## REQUEST 1
Can you reproduce the rows from the very first one through the line containing "身为广西省手工业管理局干", swapping "Blog" for "Journal" and leaving everything else as it is?

## PAGE EXCERPT
= = = = =
Skyrim: Feels alive but not livable.

Post » Wed Dec 14, 2011 3:15 pm

What I mean is, Skyrim actually does a good job of making the game feel alive. People have their own stories, daily routines, and conversations but it just seems there is very little room in this living town for the player. You can only really genuinely affect the their lives when the game want you to. I walk past a bum and they are all "I'm so hungry..." and I look in my inventory and I have enough food to open a small restaurant but can I go "Here, have his roasted goat leg some ale and some nice warm apple pie?" Nope. All I can do is say here is ONE gold coin out of the thousands upon thousands of gold I have in my inventory." Heck not even bums maybe if I though a blacksmith npc was cool and I had spare ore I could give it to them to better my relationship with them and who knows maybe even get it to the point where I become a friend/favor customer and get discounted prices.

Be nice if you could just give gifts but thats just one aspect of town life. Cutting wood is fine, and cooking though mainly pointless is fun as well (and being able to give people their favorite food would make it more useful), but I just think it would be cool if you could actually go through the game just as easily as a merchant or a bard as you could a warrior. It would be awesome if you quests could be completed without setting foot out of town. Where the same quests has more options of completing them rather than go to x cave and kill y bandit with either a sword, a spell, or a bow. To have more political or merchantile options... if you have enough coin and reputation, rather than being the errand boy you can pay mercenaries to do the quest for you. Or have the option to set up assassinations or find out secrets to use against other characters to potentially blackmail them.
= = = = =
## DATASET EXTRACT

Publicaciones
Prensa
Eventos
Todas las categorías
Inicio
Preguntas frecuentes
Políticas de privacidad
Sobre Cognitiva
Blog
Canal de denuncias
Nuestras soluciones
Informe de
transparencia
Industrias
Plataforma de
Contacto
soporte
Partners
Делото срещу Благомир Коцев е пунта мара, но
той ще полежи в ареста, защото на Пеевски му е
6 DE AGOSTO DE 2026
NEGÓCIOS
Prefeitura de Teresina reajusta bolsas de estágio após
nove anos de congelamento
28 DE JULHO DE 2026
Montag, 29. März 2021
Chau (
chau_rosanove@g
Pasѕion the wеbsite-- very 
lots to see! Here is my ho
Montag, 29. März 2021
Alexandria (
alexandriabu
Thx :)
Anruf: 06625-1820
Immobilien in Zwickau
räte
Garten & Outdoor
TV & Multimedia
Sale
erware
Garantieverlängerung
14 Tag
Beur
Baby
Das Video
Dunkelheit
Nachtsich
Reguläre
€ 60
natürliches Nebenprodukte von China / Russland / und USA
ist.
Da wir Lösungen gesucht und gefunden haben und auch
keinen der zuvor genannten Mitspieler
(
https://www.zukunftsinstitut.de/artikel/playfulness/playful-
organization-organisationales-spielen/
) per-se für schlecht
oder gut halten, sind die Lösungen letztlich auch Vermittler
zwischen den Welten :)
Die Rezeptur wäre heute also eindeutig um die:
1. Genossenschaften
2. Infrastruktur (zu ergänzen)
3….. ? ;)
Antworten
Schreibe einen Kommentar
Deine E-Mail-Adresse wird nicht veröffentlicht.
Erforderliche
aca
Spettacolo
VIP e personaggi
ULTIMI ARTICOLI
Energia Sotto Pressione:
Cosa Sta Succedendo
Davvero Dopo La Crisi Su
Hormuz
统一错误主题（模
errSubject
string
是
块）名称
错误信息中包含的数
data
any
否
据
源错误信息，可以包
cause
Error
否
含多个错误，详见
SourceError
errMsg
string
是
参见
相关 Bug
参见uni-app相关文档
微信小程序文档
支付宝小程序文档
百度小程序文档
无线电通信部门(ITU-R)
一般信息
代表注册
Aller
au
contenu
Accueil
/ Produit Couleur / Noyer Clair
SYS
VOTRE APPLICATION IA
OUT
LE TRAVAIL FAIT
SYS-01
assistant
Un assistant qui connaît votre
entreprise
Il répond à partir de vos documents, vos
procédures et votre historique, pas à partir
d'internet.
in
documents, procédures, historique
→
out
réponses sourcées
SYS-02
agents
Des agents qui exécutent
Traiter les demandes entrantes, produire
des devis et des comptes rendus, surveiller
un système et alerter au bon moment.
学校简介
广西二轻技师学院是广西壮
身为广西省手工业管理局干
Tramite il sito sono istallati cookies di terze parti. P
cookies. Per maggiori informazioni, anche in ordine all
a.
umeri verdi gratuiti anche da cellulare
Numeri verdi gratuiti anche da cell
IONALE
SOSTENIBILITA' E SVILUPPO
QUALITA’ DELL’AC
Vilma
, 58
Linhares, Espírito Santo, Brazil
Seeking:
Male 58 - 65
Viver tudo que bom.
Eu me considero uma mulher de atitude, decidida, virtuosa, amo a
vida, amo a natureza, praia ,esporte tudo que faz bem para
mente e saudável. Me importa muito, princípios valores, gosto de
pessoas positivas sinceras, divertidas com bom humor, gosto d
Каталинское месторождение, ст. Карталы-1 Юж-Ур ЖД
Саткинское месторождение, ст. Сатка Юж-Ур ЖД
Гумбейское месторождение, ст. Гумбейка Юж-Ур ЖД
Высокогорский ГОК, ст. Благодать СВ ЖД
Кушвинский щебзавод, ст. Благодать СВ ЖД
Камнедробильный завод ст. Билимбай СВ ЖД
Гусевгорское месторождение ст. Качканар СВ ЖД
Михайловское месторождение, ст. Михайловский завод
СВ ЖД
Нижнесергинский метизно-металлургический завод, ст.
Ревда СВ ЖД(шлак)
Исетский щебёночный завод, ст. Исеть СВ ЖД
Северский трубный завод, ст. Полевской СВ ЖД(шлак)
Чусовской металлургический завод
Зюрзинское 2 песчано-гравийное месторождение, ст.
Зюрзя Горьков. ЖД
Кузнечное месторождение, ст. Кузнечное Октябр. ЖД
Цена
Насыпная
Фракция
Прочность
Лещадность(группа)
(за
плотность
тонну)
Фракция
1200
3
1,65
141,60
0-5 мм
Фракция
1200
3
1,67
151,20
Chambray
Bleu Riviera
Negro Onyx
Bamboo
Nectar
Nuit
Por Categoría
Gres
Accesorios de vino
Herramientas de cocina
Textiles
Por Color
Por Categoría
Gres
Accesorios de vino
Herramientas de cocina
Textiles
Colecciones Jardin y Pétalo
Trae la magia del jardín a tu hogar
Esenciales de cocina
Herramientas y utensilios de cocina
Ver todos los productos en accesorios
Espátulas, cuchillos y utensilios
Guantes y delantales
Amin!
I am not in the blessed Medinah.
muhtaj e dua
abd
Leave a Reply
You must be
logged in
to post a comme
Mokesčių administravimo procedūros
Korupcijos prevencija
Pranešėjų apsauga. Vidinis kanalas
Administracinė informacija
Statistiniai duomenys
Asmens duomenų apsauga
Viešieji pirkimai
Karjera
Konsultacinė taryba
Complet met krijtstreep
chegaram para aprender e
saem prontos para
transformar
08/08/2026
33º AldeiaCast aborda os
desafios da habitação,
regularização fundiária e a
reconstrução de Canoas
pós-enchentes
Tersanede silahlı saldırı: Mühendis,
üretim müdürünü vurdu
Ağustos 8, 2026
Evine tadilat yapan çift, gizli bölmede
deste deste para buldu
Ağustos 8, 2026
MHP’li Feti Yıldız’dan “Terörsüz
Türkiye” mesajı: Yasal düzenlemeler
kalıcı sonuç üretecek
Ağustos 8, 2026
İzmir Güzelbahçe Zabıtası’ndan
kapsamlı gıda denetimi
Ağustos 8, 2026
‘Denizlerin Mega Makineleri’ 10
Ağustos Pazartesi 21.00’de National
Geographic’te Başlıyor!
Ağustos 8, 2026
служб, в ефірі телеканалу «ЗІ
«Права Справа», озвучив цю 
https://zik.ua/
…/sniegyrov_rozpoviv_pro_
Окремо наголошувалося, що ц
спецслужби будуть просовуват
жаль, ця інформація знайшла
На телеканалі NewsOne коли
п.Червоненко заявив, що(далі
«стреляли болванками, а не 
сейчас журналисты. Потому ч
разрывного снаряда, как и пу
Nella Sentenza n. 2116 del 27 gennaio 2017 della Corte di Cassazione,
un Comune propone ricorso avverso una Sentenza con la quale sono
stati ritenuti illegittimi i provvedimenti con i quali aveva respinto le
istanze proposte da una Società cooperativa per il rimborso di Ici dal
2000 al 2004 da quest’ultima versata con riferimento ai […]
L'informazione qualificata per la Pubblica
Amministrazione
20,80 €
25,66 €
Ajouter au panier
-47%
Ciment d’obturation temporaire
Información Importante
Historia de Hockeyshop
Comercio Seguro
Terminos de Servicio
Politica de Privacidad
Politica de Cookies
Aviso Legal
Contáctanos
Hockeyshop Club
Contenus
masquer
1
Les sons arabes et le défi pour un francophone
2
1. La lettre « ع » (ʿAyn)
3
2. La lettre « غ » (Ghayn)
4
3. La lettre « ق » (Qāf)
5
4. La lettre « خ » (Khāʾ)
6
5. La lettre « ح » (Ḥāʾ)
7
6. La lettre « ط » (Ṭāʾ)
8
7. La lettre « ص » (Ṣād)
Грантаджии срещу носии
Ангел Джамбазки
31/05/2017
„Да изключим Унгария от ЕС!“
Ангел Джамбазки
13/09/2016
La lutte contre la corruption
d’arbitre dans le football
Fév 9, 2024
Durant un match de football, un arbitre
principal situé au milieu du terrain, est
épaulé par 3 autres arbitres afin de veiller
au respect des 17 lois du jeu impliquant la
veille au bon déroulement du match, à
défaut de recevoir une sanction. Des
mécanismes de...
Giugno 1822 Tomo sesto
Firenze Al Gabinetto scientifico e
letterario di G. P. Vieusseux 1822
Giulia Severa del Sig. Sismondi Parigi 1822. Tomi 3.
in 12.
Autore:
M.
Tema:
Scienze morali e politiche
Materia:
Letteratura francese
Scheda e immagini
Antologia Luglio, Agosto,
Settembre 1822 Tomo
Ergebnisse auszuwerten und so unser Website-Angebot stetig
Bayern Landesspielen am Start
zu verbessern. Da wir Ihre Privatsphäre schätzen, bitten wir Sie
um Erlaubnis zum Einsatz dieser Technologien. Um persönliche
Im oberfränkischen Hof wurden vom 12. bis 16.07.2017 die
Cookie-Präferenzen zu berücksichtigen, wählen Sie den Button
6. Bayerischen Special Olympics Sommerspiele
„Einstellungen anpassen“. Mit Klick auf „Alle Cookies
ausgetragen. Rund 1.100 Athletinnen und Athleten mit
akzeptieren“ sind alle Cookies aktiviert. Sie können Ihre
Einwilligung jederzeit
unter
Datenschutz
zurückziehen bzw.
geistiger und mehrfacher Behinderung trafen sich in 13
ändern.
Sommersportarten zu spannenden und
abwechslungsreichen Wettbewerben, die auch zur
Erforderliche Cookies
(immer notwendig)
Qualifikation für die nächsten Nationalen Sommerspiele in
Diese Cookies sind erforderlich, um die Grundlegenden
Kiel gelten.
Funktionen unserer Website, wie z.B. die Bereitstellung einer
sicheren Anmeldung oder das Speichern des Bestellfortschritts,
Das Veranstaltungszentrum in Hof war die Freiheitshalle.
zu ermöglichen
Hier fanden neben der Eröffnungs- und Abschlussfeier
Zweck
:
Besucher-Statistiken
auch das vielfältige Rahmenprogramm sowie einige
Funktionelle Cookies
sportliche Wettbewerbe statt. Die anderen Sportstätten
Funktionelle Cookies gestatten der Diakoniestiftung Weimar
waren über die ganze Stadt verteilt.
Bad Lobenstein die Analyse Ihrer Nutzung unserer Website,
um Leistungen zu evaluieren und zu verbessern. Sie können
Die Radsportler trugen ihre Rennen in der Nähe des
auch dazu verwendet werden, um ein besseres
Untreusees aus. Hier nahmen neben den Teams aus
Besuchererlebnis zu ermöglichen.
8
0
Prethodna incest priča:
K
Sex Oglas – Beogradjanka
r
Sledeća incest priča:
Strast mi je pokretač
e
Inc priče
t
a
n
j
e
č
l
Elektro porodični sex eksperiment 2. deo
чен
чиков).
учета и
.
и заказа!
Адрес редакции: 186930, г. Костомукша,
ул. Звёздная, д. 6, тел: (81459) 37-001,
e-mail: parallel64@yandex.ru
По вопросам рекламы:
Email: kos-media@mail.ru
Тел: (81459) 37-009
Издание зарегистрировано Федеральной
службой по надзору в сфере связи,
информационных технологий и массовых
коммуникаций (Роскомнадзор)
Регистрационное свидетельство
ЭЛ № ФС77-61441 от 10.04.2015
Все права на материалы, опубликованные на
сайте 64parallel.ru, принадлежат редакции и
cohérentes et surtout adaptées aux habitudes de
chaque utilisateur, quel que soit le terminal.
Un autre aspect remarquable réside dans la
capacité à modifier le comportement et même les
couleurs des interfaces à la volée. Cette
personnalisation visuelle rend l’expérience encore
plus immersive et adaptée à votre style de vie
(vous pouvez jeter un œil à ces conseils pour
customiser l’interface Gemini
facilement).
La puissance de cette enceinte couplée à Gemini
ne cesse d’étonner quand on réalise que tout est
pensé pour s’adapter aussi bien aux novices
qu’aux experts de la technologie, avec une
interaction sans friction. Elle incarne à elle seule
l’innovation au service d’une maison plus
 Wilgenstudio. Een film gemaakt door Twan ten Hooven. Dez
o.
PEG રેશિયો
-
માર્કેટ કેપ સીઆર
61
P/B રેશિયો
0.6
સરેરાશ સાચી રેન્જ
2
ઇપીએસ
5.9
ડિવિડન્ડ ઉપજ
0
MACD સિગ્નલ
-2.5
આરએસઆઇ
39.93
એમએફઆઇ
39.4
= = = = =
## REQUEST 2
Can you repeat the Skyrim forum post word for word, beginning at the words "Be nice if you" and stopping after "potentially blackmail them."?

## RESPONSE BOX 1
Publicaciones
Prensa
Eventos
Todas las categorías
Inicio
Preguntas frecuentes
Políticas de privacidad
Sobre Cognitiva
Journal
Canal de denuncias
Nuestras soluciones
Informe de
transparencia
Industrias
Plataforma de
Contacto
soporte
Partners
Делото срещу Благомир Коцев е пунта мара, но
той ще полежи в ареста, защото на Пеевски му е
6 DE AGOSTO DE 2026
NEGÓCIOS
Prefeitura de Teresina reajusta bolsas de estágio após
nove anos de congelamento
28 DE JULHO DE 2026
Montag, 29. März 2021
Chau (
chau_rosanove@g
Pasѕion the wеbsite-- very 
lots to see! Here is my ho
Montag, 29. März 2021
Alexandria (
alexandriabu
Thx :)
Anruf: 06625-1820
Immobilien in Zwickau
räte
Garten & Outdoor
TV & Multimedia
Sale
erware
Garantieverlängerung
14 Tag
Beur
Baby
Das Video
Dunkelheit
Nachtsich
Reguläre
€ 60
natürliches Nebenprodukte von China / Russland / und USA
ist.
Da wir Lösungen gesucht und gefunden haben und auch
keinen der zuvor genannten Mitspieler
(
https://www.zukunftsinstitut.de/artikel/playfulness/playful-
organization-organisationales-spielen/
) per-se für schlecht
oder gut halten, sind die Lösungen letztlich auch Vermittler
zwischen den Welten :)
Die Rezeptur wäre heute also eindeutig um die:
1. Genossenschaften
2. Infrastruktur (zu ergänzen)
3….. ? ;)
Antworten
Schreibe einen Kommentar
Deine E-Mail-Adresse wird nicht veröffentlicht.
Erforderliche
aca
Spettacolo
VIP e personaggi
ULTIMI ARTICOLI
Energia Sotto Pressione:
Cosa Sta Succedendo
Davvero Dopo La Crisi Su
Hormuz
统一错误主题（模
errSubject
string
是
块）名称
错误信息中包含的数
data
any
否
据
源错误信息，可以包
cause
Error
否
含多个错误，详见
SourceError
errMsg
string
是
参见
相关 Bug
参见uni-app相关文档
微信小程序文档
支付宝小程序文档
百度小程序文档
无线电通信部门(ITU-R)
一般信息
代表注册
Aller
au
contenu
Accueil
/ Produit Couleur / Noyer Clair
SYS
VOTRE APPLICATION IA
OUT
LE TRAVAIL FAIT
SYS-01
assistant
Un assistant qui connaît votre
entreprise
Il répond à partir de vos documents, vos
procédures et votre historique, pas à partir
d'internet.
in
documents, procédures, historique
→
out
réponses sourcées
SYS-02
agents
Des agents qui exécutent
Traiter les demandes entrantes, produire
des devis et des comptes rendus, surveiller
un système et alerter au bon moment.
学校简介
广西二轻技师学院是广西壮
身为广西省手工业管理局干

## RESPONSE BOX 2
Be nice if you could just give gifts but thats just one aspect of town life. Cutting wood is fine, and cooking though mainly pointless is fun as well (and being able to give people their favorite food would make it more useful), but I just think it would be cool if you could actually go through the game just as easily as a merchant or a bard as you could a warrior. It would be awesome if you quests could be completed without setting foot out of town. Where the same quests has more options of completing them rather than go to x cave and kill y bandit with either a sword, a spell, or a bow. To have more political or merchantile options... if you have enough coin and reputation, rather than being the errand boy you can pay mercenaries to do the quest for you. Or have the option to set up assassinations or find out secrets to use against other characters to potentially blackmail them.